Wow, Just got done with supper and the Wild turkey was a big hit. I did half of the breast marinated in Zesty Italian and the other half was injected and rubbed. Both were tender, juicy and flavorful.  I could get carried away with smoking stuff. LOL


----------



## walking dude (Feb 7, 2008)

brine all poultry..........least in this house................


----------



## bigronhuntalot (Feb 9, 2008)

I plan to brine the next one and appreciate the heads up.
	

	
	
		
		



		
			






  Looking forward to some more secrets.


----------



## smokey jeep (Feb 16, 2008)

I soak mine overnight in a mixture of Buttermilk & spicy Mrs.Dash.  Let set out for about 1hr before smoking, sprinkle on some more seasoning, cover with a layer of Maple flavored Bacon and smoke at roughly 200 for 1hr, then cover with a layer of Bibb Lettuce for the second hour and raise temp to 225 to finish. When the meat reaches 165 I remove it & double wrap it for a 30 minute resting period.  When it is done resting, I remove the lettuce & slide it under a broiler to crisp the bacon. 
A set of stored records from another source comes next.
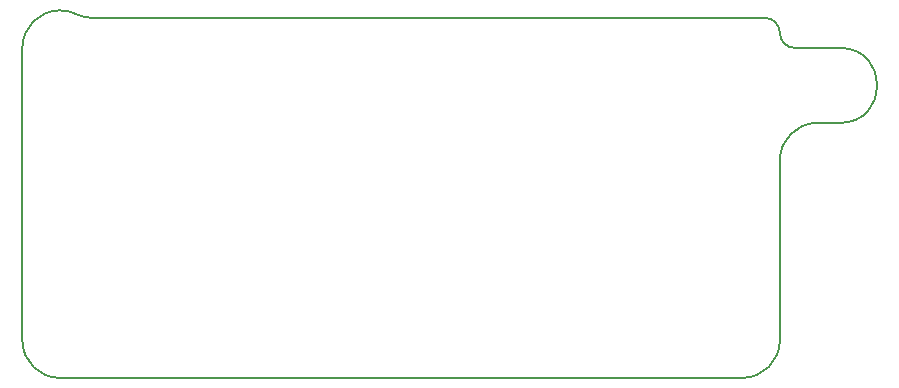
<source format=gbr>
G04 (created by PCBNEW (2013-07-07 BZR 4022)-stable) date 5/12/2014 12:12:32 PM*
%MOIN*%
G04 Gerber Fmt 3.4, Leading zero omitted, Abs format*
%FSLAX34Y34*%
G01*
G70*
G90*
G04 APERTURE LIST*
%ADD10C,0.008*%
%ADD11C,0.006*%
G04 APERTURE END LIST*
G54D10*
G54D11*
X31045Y-22375D02*
G75*
G03X31589Y-22500I544J1125D01*
G74*
G01*
X31044Y-22374D02*
G75*
G03X30500Y-22250I-544J-1125D01*
G74*
G01*
X54000Y-22500D02*
X31589Y-22500D01*
X55000Y-23500D02*
X56500Y-23500D01*
X54500Y-33250D02*
X54500Y-27250D01*
X53250Y-34500D02*
X30500Y-34500D01*
X29250Y-33250D02*
X29250Y-23500D01*
X29250Y-33250D02*
G75*
G03X30500Y-34500I1250J0D01*
G74*
G01*
X53250Y-34500D02*
G75*
G03X54500Y-33250I0J1250D01*
G74*
G01*
X54500Y-23000D02*
G75*
G03X55000Y-23500I500J0D01*
G74*
G01*
X54500Y-23000D02*
G75*
G03X54000Y-22500I-500J0D01*
G74*
G01*
X55750Y-26000D02*
X56500Y-26000D01*
X55750Y-26000D02*
G75*
G03X54500Y-27250I0J-1250D01*
G74*
G01*
X56500Y-26000D02*
G75*
G03X56500Y-23500I0J1250D01*
G74*
G01*
X30500Y-22250D02*
G75*
G03X29250Y-23500I0J-1250D01*
G74*
G01*
M02*

</source>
 I serve it with a Rice dish & Salad.


----------



## ron herbowy (Feb 16, 2008)

Try allegro marinate here the site address http://www.allegromarinade.com/


----------



## roscoe dog (Feb 27, 2008)

I did a wild turkey breast a couple of weeks ago. What I did was to butterfly the breast, then put a layer of spinach and lettuce, then put some feta cheese, mozzarella cheese, and a little cheeder cheese, on it and then rolled it up and wrapped with bacon and slow cook on the grill for a couple of hours. Came out real moist and very good.


----------



## vlap (Feb 27, 2008)

I prefer a brine in all my poultry. Simple or complex a brine will add moisture and flavor.


----------



## smoke_chef (Feb 27, 2008)

What does the lettuce do?


----------



## vlap (Feb 27, 2008)

The lettuce was part of a stuffing. I would think it would add a good deal of moisture.


----------